Step 6: Leverage the API
When managing a large scale Looker implementation, it becomes essential to familiarize yourself with the API and feel comfortable writing and executing simple scripts that make requests to the API.
Some examples of actions you’ll want to take regularly are:
- Cleanup: Move old dashboards to either the trash or a designated folder for old content. You can create a report based off of the system_activity model that returns the dashboard_id for any dashboard that hasn’t been viewed in 6 months
- Add users in bulk: You may need to onboard a new spoke all at once, and if there are many members of that spoke, it will become much easier to leverage a script that adds those users for you than to manually add them via the UI.
- Disable users: As you continue to roll out the Looker platform, you’ll inevitably have users drop off (either by leaving the company or changing roles). It will pay off to have a script built that can disable users for you, either from a simple file of user_ids generated from the system_activity model, or by your own logic defined in your script.
- You may have groups of users that need access to multiple spokes. You can easily create a role that includes multiple model_sets and assign it to a new group. Or, you can create a model_set that include some or all models and assign it to a role/group.
- Looker offers SAML integration. I would recommend exploring authentication options to make granting initial access to users easier.
- Establish a process by which spoke developers can submit requests for getting a code change into the hub. It may be the case that a developer in a spoke project comes up with a better definition of a metric, or a more efficient way to write a derived table, and they should be able to voice their findings.

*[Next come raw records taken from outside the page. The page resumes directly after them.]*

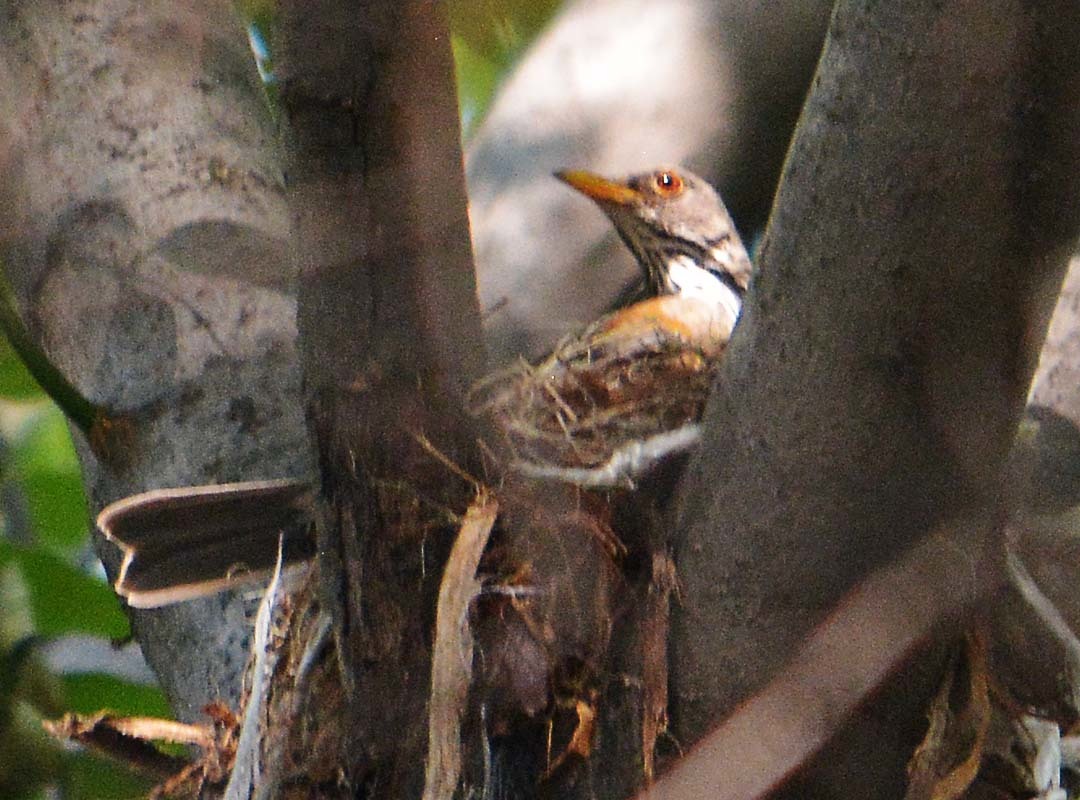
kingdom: Animalia
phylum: Chordata
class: Aves
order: Passeriformes
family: Turdidae
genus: Turdus
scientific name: Turdus rufopalliatus
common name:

- You can create a generic project that all users have access to that will allow you to use the code from the hub and surface it via a set of explores. This project will function in the same way as a spoke — changes made to it will not be reflected in the hub — but it will allow the hub explores to surface without any spoke modifications.
- Feel free to enable the same git access control as the hub to prevent any other developers making changes to the code in that project.
Hopefully this helps you make the decision about whether or not to go down the road of implementing a hub and spoke architecture. I have personally found it very scalable and flexible, but it requires a diligent setup and constant maintenance going forward.